The Court noted that Mr Hutchinson was an accredited quantity surveyor with about 25 years’ experience in the construction industry and also a lawyer, but not an adjudicator (although he had acted as a party representative in adjudications): “He practices as a self-employed consultant” [para 39]. Mr Hutchinson had been engaged to assist with reviewing various submissions of the parties, compiling them into "like items" so that the Adjudicator could consider them as a whole and assisting with other tasks such as checking the Adjudicator's calculations and proofing documents.
The Court dismissed the defendant’s claim in relation to the appointment of Mr Hutchinson and that the Adjudicator’s failure to notify the parties that he intended to appoint the third party was a breach of natural justice. It concluded that there had not been any wrongful delegation of the Adjudicator’s decision-making role and the Adjudicator had adequately advised the parties of the third party’s role in the engagement, and [para 55] that such role was limited to being a “data handler and manipulator and a general administrative assistant”.
The Court commented [para 61] that the Adjudicator had to assimilate information in 20 lever arch files within the short timescale of the adjudication, a task which would have been very difficult and almost impossible: “Without the assistance of someone who could assemble and manipulate the data in a manner that made the figures in a manageable way, the Adjudicator’s task would have been almost insuperable.”
The Court also queried [para 61] why the defendant waited more two months since meeting Mr Hutchinson (September 2015) before raising the question of Mr Hutchinson’s involvement in the adjudication: “It seems extraordinary that no one in Duro’s camp asked about his role unless, of course, it had been explained at the outset of the meeting on 3 September 2015 as the Adjudicator has described.”
Contract rectification
- The Court rejected the defendant’s argument that the Adjudicator had purported to rectify or amend the contract, with the judge saying [paras 72 and 74]:
- “Although the Adjudicator used the verb “to correct” at paragraph 8.12, in my view he was doing no more than adopting Sisk’s case, which was to use the rate in item 5.05 in the absence of any other rate for the provision of concrete.
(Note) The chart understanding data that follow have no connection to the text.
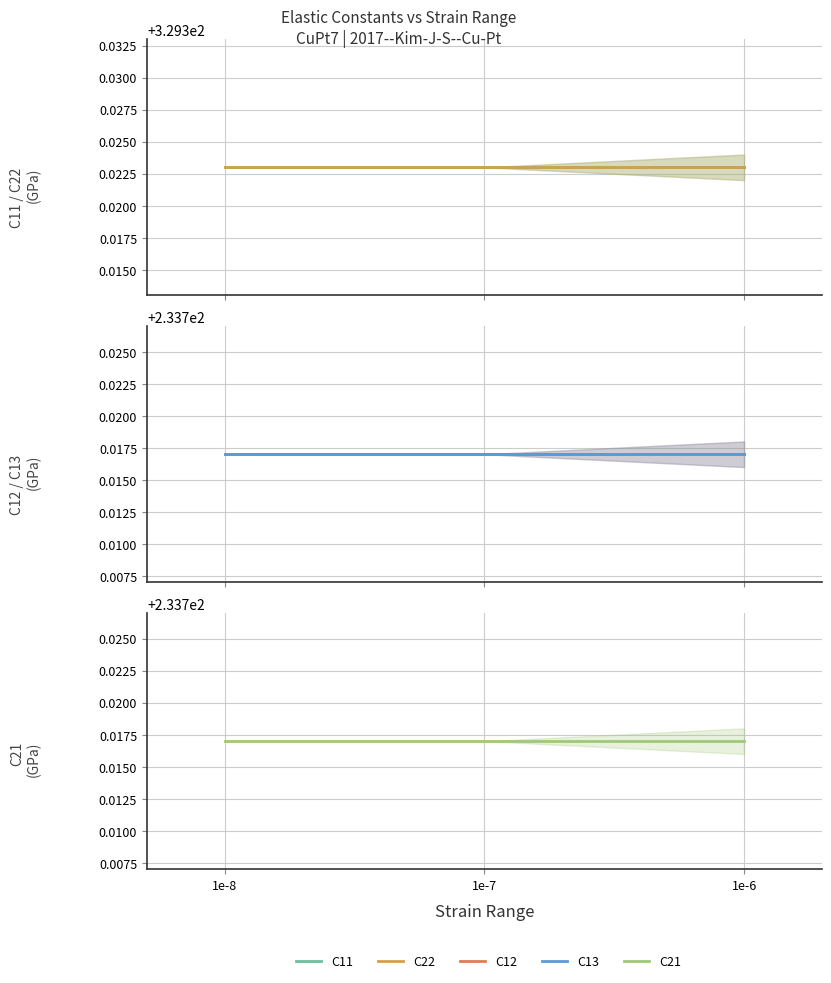

Reading right to left, list all the values displayed in this chart.

C11: 1e-6=329.3	1e-7=329.3	1e-8=329.3
C22: 1e-6=329.3	1e-7=329.3	1e-8=329.3
C12: 1e-6=233.7	1e-7=233.7	1e-8=233.7
C13: 1e-6=233.7	1e-7=233.7	1e-8=233.7
C21: 1e-6=233.7	1e-7=233.7	1e-8=233.7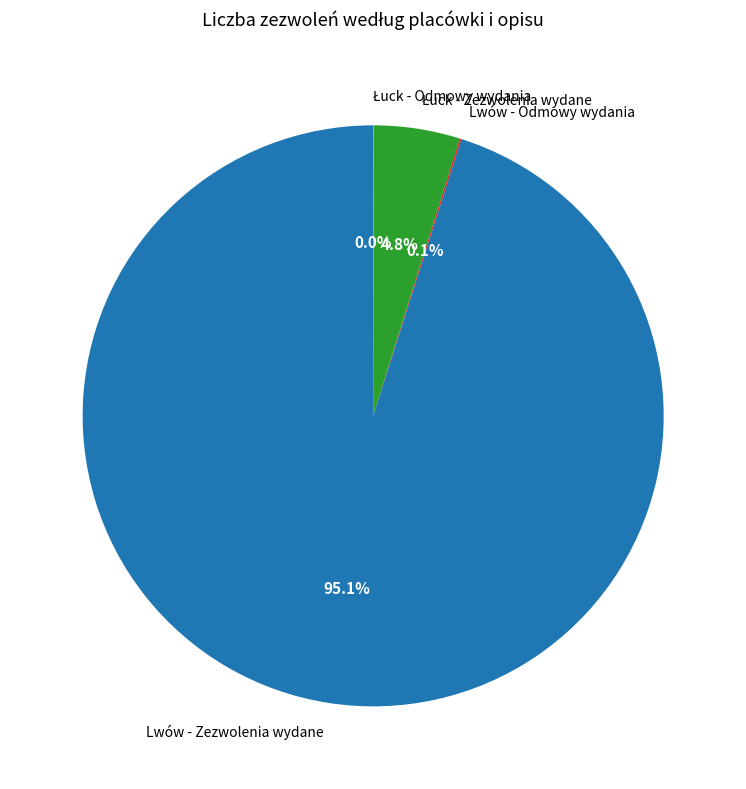

Which category has the biggest portion of the pie?

Lwów - Zezwolenia wydane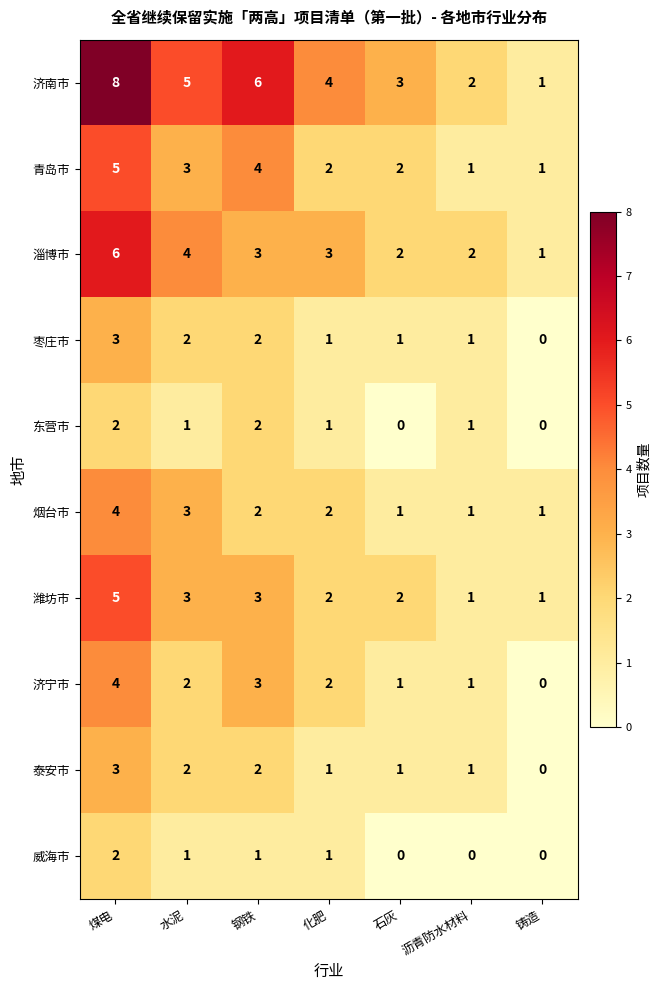

Count the number of data series in this chart.

10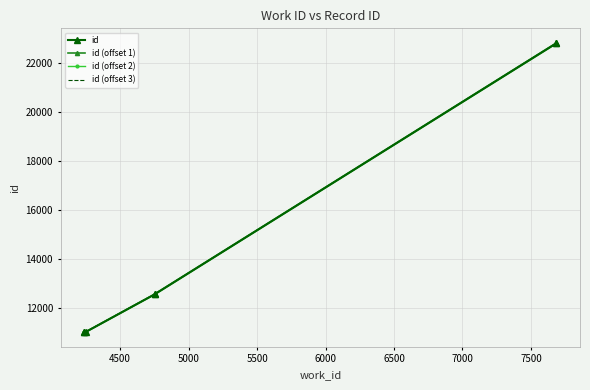

At how many categories does at least one series exceed 11061?

4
He was filling the gap in the table in the way that Sisk had asked him to. Both parties had approached the issue as a matter of construction of the contract and in my view that is what the Adjudicator did also.”
- “In my judgment, the Adjudicator did no more than accept the case advanced by Sisk, which had been addressed by Duro in its submissions: this was something that he was entitled to do in the light of the way in which the arguments had been presented to him. Duro had every opportunity to meet the case being advanced by Sisk which it understood perfectly well. There was no breach of natural justice.”